__SOURCE MATERIAL__.
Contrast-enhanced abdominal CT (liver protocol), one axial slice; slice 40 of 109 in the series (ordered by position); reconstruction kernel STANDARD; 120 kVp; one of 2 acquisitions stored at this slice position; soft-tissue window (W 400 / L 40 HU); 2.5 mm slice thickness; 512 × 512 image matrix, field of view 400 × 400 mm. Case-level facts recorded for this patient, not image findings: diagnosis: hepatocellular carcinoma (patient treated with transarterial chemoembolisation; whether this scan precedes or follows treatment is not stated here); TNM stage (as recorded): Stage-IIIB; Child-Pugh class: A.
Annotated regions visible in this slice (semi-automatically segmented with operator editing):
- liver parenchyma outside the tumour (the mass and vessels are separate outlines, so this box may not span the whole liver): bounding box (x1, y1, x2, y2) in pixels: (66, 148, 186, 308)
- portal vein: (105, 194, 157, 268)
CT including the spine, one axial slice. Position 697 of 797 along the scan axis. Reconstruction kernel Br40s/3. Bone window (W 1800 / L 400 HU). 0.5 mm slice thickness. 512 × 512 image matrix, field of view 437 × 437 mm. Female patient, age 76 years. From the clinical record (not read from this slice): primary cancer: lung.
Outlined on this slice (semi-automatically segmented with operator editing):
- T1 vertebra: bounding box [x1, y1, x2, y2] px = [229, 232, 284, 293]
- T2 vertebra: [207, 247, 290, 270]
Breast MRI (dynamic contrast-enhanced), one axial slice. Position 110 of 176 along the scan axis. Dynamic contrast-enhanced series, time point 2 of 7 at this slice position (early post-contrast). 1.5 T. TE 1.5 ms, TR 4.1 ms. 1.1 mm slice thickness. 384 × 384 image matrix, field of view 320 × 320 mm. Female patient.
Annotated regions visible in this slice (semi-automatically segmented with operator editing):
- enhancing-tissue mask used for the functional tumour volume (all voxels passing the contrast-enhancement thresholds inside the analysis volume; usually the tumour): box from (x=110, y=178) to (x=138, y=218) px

__TASK ITEM__.
Print out the whole listing exactly as it appears.

__RESPONSE__.
Contrast-enhanced abdominal CT (liver protocol), one axial slice; slice 40 of 109 in the series (ordered by position); reconstruction kernel STANDARD; 120 kVp; one of 2 acquisitions stored at this slice position; soft-tissue window (W 400 / L 40 HU); 2.5 mm slice thickness; 512 × 512 image matrix, field of view 400 × 400 mm. Case-level facts recorded for this patient, not image findings: diagnosis: hepatocellular carcinoma (patient treated with transarterial chemoembolisation; whether this scan precedes or follows treatment is not stated here); TNM stage (as recorded): Stage-IIIB; Child-Pugh class: A.
Annotated regions visible in this slice (semi-automatically segmented with operator editing):
- liver parenchyma outside the tumour (the mass and vessels are separate outlines, so this box may not span the whole liver): bounding box (x1, y1, x2, y2) in pixels: (66, 148, 186, 308)
- portal vein: (105, 194, 157, 268)
CT including the spine, one axial slice. Position 697 of 797 along the scan axis. Reconstruction kernel Br40s/3. Bone window (W 1800 / L 400 HU). 0.5 mm slice thickness. 512 × 512 image matrix, field of view 437 × 437 mm. Female patient, age 76 years. From the clinical record (not read from this slice): primary cancer: lung.
Outlined on this slice (semi-automatically segmented with operator editing):
- T1 vertebra: bounding box [x1, y1, x2, y2] px = [229, 232, 284, 293]
- T2 vertebra: [207, 247, 290, 270]
Breast MRI (dynamic contrast-enhanced), one axial slice. Position 110 of 176 along the scan axis. Dynamic contrast-enhanced series, time point 2 of 7 at this slice position (early post-contrast). 1.5 T. TE 1.5 ms, TR 4.1 ms. 1.1 mm slice thickness. 384 × 384 image matrix, field of view 320 × 320 mm. Female patient.
Annotated regions visible in this slice (semi-automatically segmented with operator editing):
- enhancing-tissue mask used for the functional tumour volume (all voxels passing the contrast-enhancement thresholds inside the analysis volume; usually the tumour): box from (x=110, y=178) to (x=138, y=218) px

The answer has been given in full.